Dalam menyusun LPPD, kepala daerah wajib menyelenggarakan pengumpulan dan pengolahan data yang diperlukan sesuai dengan indikator kinerja dalam LPPD. Data yang dituangkan dalam LPPD wajib diverifikasi atau divalidasi oleh inspektorat daerah yang bersangkutan.

“Dalam menindaklanjuti ketentuan tersebut maka dimintakan kepada seluruh perangkat daerah jajaran pemkot tomohon untuk proaktif dan serius dalam mengumpulkan data-data yang diperlukan dalam rangka penyusunan LPPD Kota Tomohon tahun 2021,” kata Roring ketika membaca sambutan wali kota.

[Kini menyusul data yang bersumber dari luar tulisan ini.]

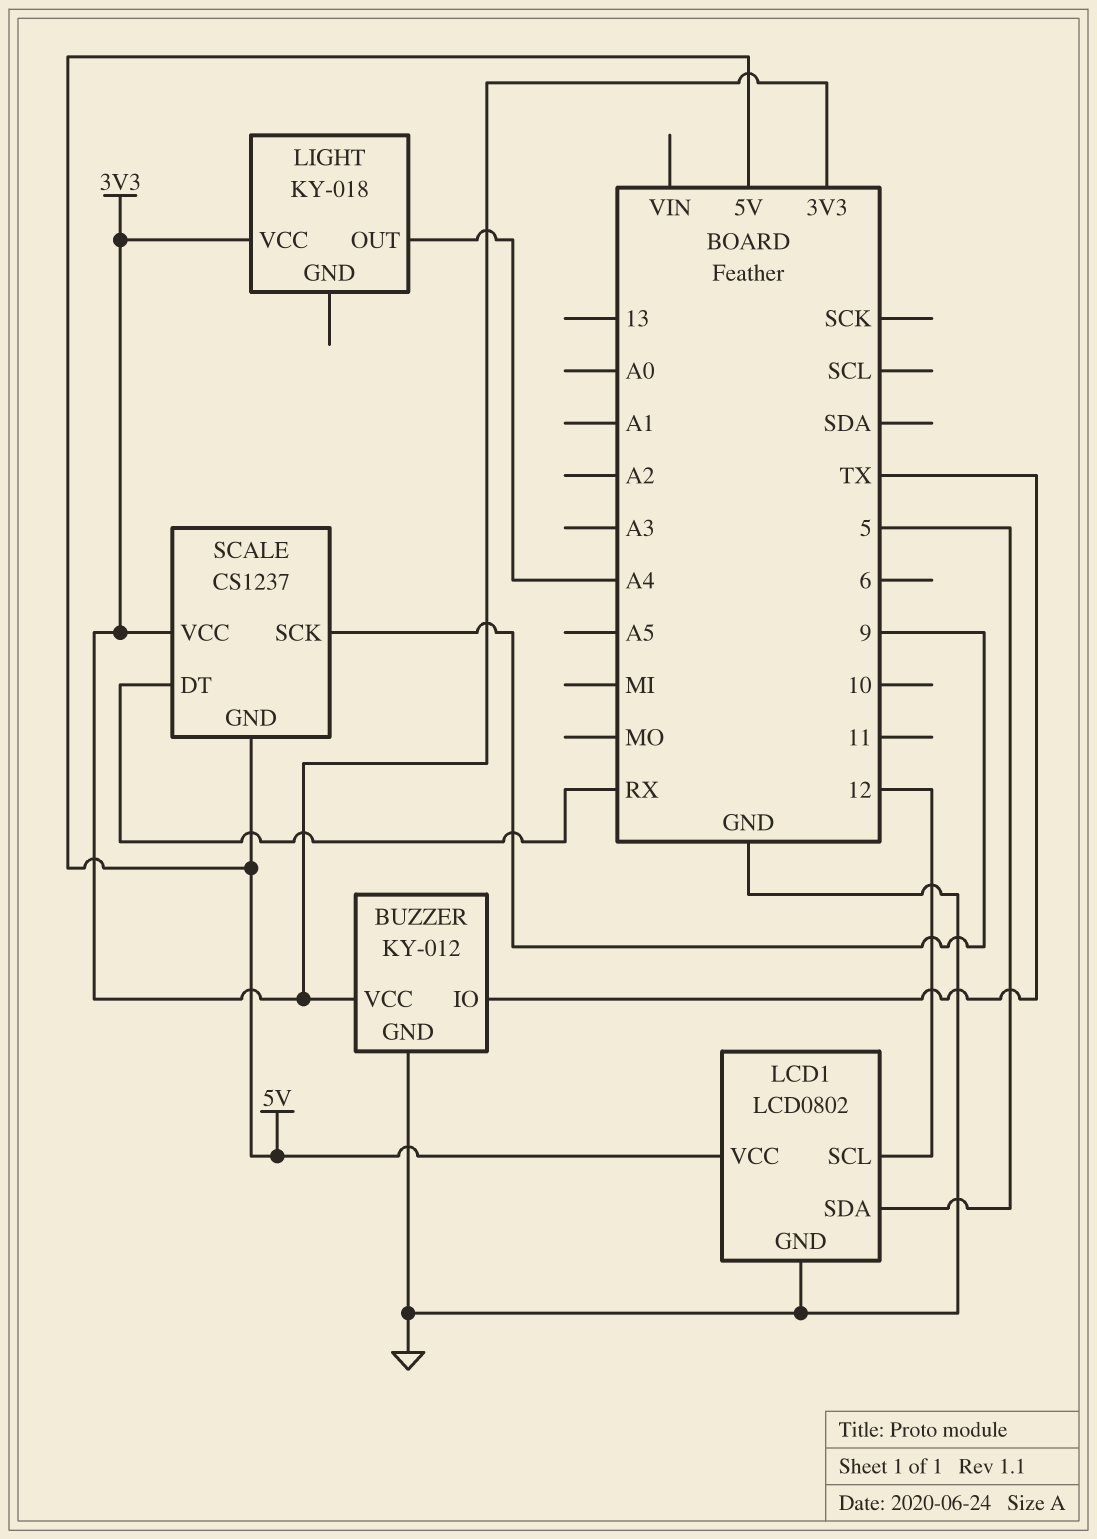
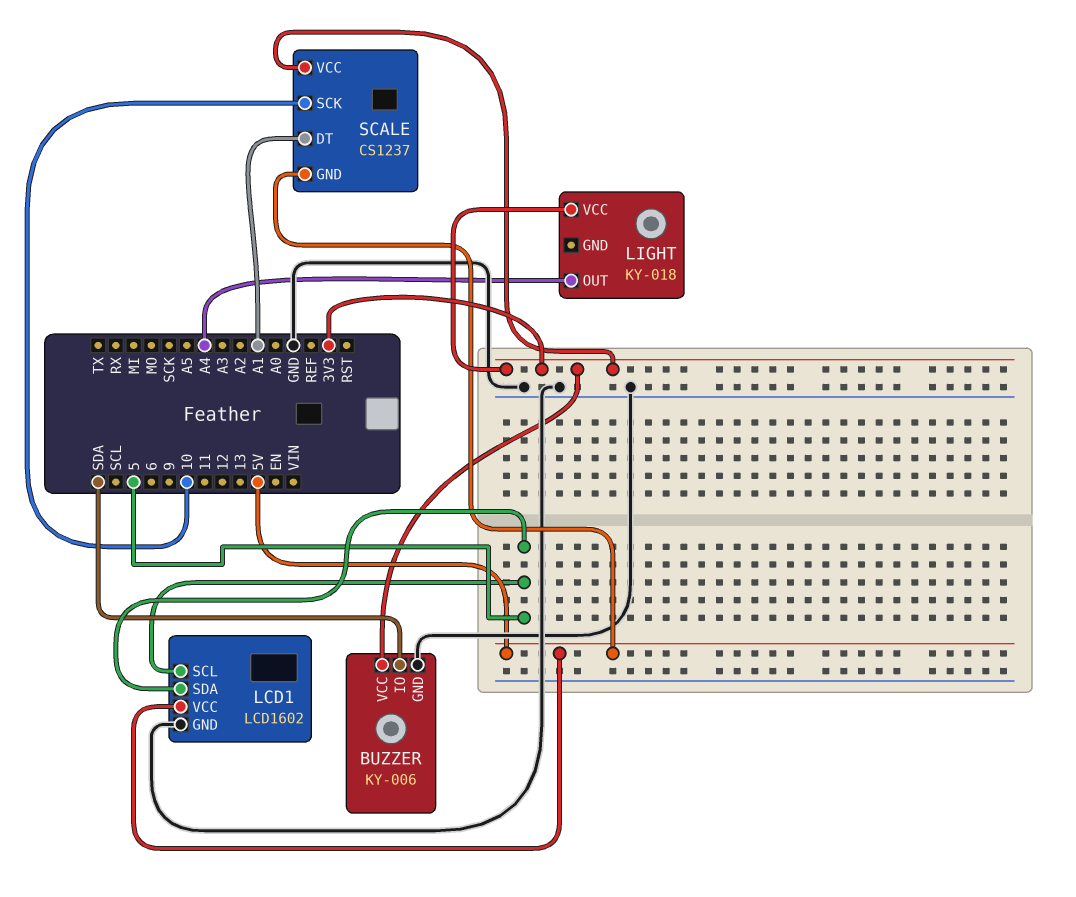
BUZZER: KY-012 -> KY-006
BUZZER pin IO: TX -> SDA
LCD1: LCD0802 -> LCD1602
LCD1 pin SCL: 12 -> 5
SCALE pin DT: RX -> A1
SCALE pin SCK: 9 -> 10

Selain itu LPPD merupakan salah satu indikator evaluasi pemerintah pusat akan jalannya roda pemerintahan yang ada baik di tingkat provinsi, kabupaten, maupun kota.

“Apabila hasil evaluasi pemerintah terhadap penyelenggaraan pemerintahan daerah tidaklah mengalami peningkatan selang waktu 3 (tiga) tahun berturut-turut maka daerah tersebut akan disatukan kembali dengan daerah tetangga,” ujar Sekkot.

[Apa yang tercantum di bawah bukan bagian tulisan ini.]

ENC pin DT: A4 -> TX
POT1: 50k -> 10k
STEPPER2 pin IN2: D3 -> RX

Oleh karena itu dalam hal penyusunan LPPD Kota Tomohon tahun 2021 yang disusun di tahun 2022 ini, janganlah dipandang sebelah mata, melainkan perlu ditindaklanjuti dengan penuh keseriusan dan paripurna serta didukung sepenuhnya oleh seluruh jajaran Pemkot Tomohon.

Disisi lain Pemda oleh pusat menilai apabila kita tidak memenuhi penyampaian LPPD ini sesuai dengan ketentuan maka akan berdampak pada hasil penilaian kinerja penyelenggaraan Pemda secara keseluruhan, dan ada penerapan sanksi bagi daerah yang tidak memasukkan LPPD tepat waktu yakni sanksi berupa teguran tertulis dari gubernur bahkan lebih parah lagi kepala daerahnya akan diikutkan dalam program pembinaan khusus pendalaman bidang pemerintahan yang dilaksanakan oleh Kemendagri.

“Kepada tim penyusun diharapkan untuk dapat bekerja keras dan berkoordinasi dengan para kepala perangkat daerah agar proses penyusunan LPPD dapat tersusun dengan baik,” ujarnya.

Ikut juga Asisten Pemerintahan dan Kesra Sekdakot Tomohon, Kabag Pemerintahan Sekdakot Tomohon Jureyke Pitoy dan Jajaran Pemkot (eki).